David was instructed to prepare a Will for an extremely wealthy gentleman, a member of a family with a household name. The testator wanted to leave his multi-million pound estate to various family members, and in the initial instructions set aside a percentage on discretionary trusts, which included a family charity of which the testator was particularly keen to benefit.
A week or so later David went to visit the client and suggested that rather than include the charity within a discretionary trust, that there should be a direct gift to the charity. The testator readily agreed upon learning that this would save a minimum of £800,000 in inheritance tax.
David was instructed by a long standing friend/client/accountant, who was terminally ill with cancer. The client and his wife held an investment property in Oxfordshire which they had acquired many years ago. The property was heavily pregnant with capital gains David advised his client that on this death, the gains on his share of the property would be written off for tax purposes. It was understood that, on the death of his client, the widow would want to sell the house. Capital gains would be an issue on her share.

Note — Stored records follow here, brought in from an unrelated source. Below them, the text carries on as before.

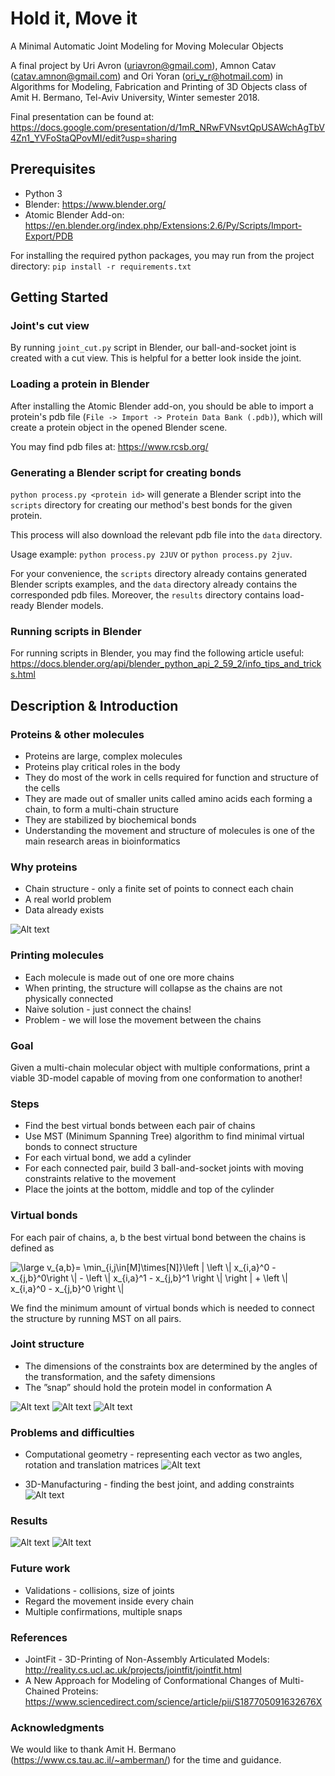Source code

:# Hold it, Move it
A Minimal Automatic Joint Modeling for Moving Molecular Objects

A final project by Uri Avron (uriavron@gmail.com), Amnon Catav (catav.amnon@gmail.com) and Ori Yoran (ori_y_r@hotmail.com) in Algorithms for Modeling, Fabrication and Printing of 3D Objects class of Amit H. Bermano, Tel-Aviv University, Winter semester 2018.

Final presentation can be found at: https://docs.google.com/presentation/d/1mR_NRwFVNsvtQpUSAWchAgTbV4Zn1_YVFoStaQPovMI/edit?usp=sharing


## Prerequisites
- Python 3
- Blender: https://www.blender.org/
- Atomic Blender Add-on: https://en.blender.org/index.php/Extensions:2.6/Py/Scripts/Import-Export/PDB

For installing the required python packages, you may run from the project directory:
`pip install -r requirements.txt`


## Getting Started
### Joint's cut view
By running `joint_cut.py` script in Blender, our ball-and-socket joint is created with a cut view. This is helpful for a better look inside the joint.


### Loading a protein in Blender
After installing the Atomic Blender add-on, you should be able to import a protein's pdb file (`File -> Import -> Protein Data Bank (.pdb)`), which will create a protein object in the opened Blender scene.

You may find pdb files at: https://www.rcsb.org/


### Generating a Blender script for creating bonds
`python process.py <protein id>` will generate a Blender script into the `scripts` directory for creating our method's best bonds for the given protein.

This process will also download the relevant pdb file into the `data` directory.

Usage example: `python process.py 2JUV` or `python process.py 2juv`.

For your convenience, the `scripts` directory already contains generated Blender scripts examples, and the `data` directory already contains the corresponded pdb files.
Moreover, the `results` directory contains load-ready Blender models.


### Running scripts in Blender
For running scripts in Blender, you may find the following article useful:
https://docs.blender.org/api/blender_python_api_2_59_2/info_tips_and_tricks.html



## Description & Introduction
### Proteins & other molecules
- Proteins are large, complex molecules
- Proteins play critical roles in the body
- They do most of the work in cells required for function and structure of the cells
- They are made out of smaller units called amino acids each forming a chain, to form a multi-chain structure
- They are stabilized by biochemical bonds
- Understanding the movement and structure of molecules is one of the main research areas in bioinformatics


### Why proteins
- Chain structure - only a finite set of points to connect each chain
- A real world problem
- Data already exists

![Alt text](/images/protein2.gif?raw=true "Protein 2")


### Printing molecules
- Each molecule is made out of one ore more chains
- When printing, the structure will collapse as the chains are not physically connected
- Naive solution - just connect the chains!
- Problem - we will lose the movement between the chains

### Goal
Given a multi-chain molecular object with multiple conformations, print a viable 3D-model capable of moving from one conformation to another!


### Steps
- Find the best virtual bonds between each pair of chains
- Use MST (Minimum Spanning Tree) algorithm to find minimal virtual bonds to connect structure
- For each virtual bond, we add a cylinder
- For each connected pair, build 3 ball-and-socket joints with moving constraints relative to the movement
- Place the joints at the bottom, middle and top of the cylinder


### Virtual bonds
For each pair of chains, a, b the best virtual bond between the chains is defined as

<img src="https://latex.codecogs.com/svg.latex?\dpi{300}&space;\large&space;v_{a,b}=&space;\min_{i,j\in[M]\times[N]}\left&space;|&space;\left&space;\|&space;x_{i,a}^0&space;-&space;x_{j,b}^0\right&space;\|&space;-&space;\left&space;\|&space;x_{i,a}^1&space;-&space;x_{j,b}^1&space;\right&space;\|&space;\right&space;|&space;&plus;&space;\left&space;\|&space;x_{i,a}^0&space;-&space;x_{j,b}^0&space;\right&space;\|" title="\large v_{a,b}= \min_{i,j\in[M]\times[N]}\left | \left \| x_{i,a}^0 - x_{j,b}^0\right \| - \left \| x_{i,a}^1 - x_{j,b}^1 \right \| \right | + \left \| x_{i,a}^0 - x_{j,b}^0 \right \|" />

We find the minimum amount of virtual bonds which is needed to connect the structure by running MST on all pairs.


### Joint structure
- The dimensions of the constraints box are determined by the angles of the transformation, and the safety dimensions
- The ”snap” should hold the protein model in conformation A

![Alt text](/images/structure.png?raw=true "Joint structure")
![Alt text](/images/joints.png?raw=true "Joints")
![Alt text](/images/joint_movement.gif?raw=true "Joint movement")


### Problems and difficulties
- Computational geometry - representing each vector as two angles, rotation and translation matrices
![Alt text](/images/angles.png?raw=true "Angles")

- 3D-Manufacturing - finding the best joint, and adding constraints
![Alt text](/images/ball-and-socket.png?raw=true "Ball-and-socket")


### Results
![Alt text](/images/protein_move1.gif?raw=true "Protein move 1")
![Alt text](/images/protein_move2.gif?raw=true "Protein move 2")


### Future work
- Validations - collisions, size of joints
- Regard the movement inside every chain 
- Multiple confirmations, multiple snaps


### References
- JointFit - 3D-Printing of Non-Assembly Articulated Models: http://reality.cs.ucl.ac.uk/projects/jointfit/jointfit.html
- A New Approach for Modeling of Conformational Changes of Multi-Chained Proteins: https://www.sciencedirect.com/science/article/pii/S187705091632676X


### Acknowledgments
We would like to thank Amit H. Bermano (https://www.cs.tau.ac.il/~amberman/) for the time and guidance.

David’s advice to his client was that his widow should transfer to him her share of the property. As between husband and wife there was no gains, and so the client would take his wife’s share of the investment property at her base cost. There was no question of inheritance tax because of surviving spouse exemption.
On the death of David’s client, the investment property passed to the widow free of capital gains tax and inheritance tax, and was subsequently sold.
David acts for an elderly gentleman who was the only shareholder of a trading company which was to be sold for £50 million. David’s advice to the client was to settle one half of the shares in the company, subject to business property relief, into a family trust. The timing was delicate, because for inheritance tax purposes it was not possible to transfer the shares once the binding contract had been agreed. On the other hand, if the company were not then to be sold, and a number of buyers were lined up, then David’s client did not want to put half of the company into trust.
Some delicate negotiations followed as a consequence of which half of the company shares were transferred to a family trust, of which David continues as a Trustee, and business property relief of 100% was obtained.
Happily the client has so far survived for more than 5 years, and so any liability to inheritance tax is rapidly decreasing. As a consequence the family enjoy the benefits of a very significant trust indeed and, with a fair wind, inheritance tax will not be an issue.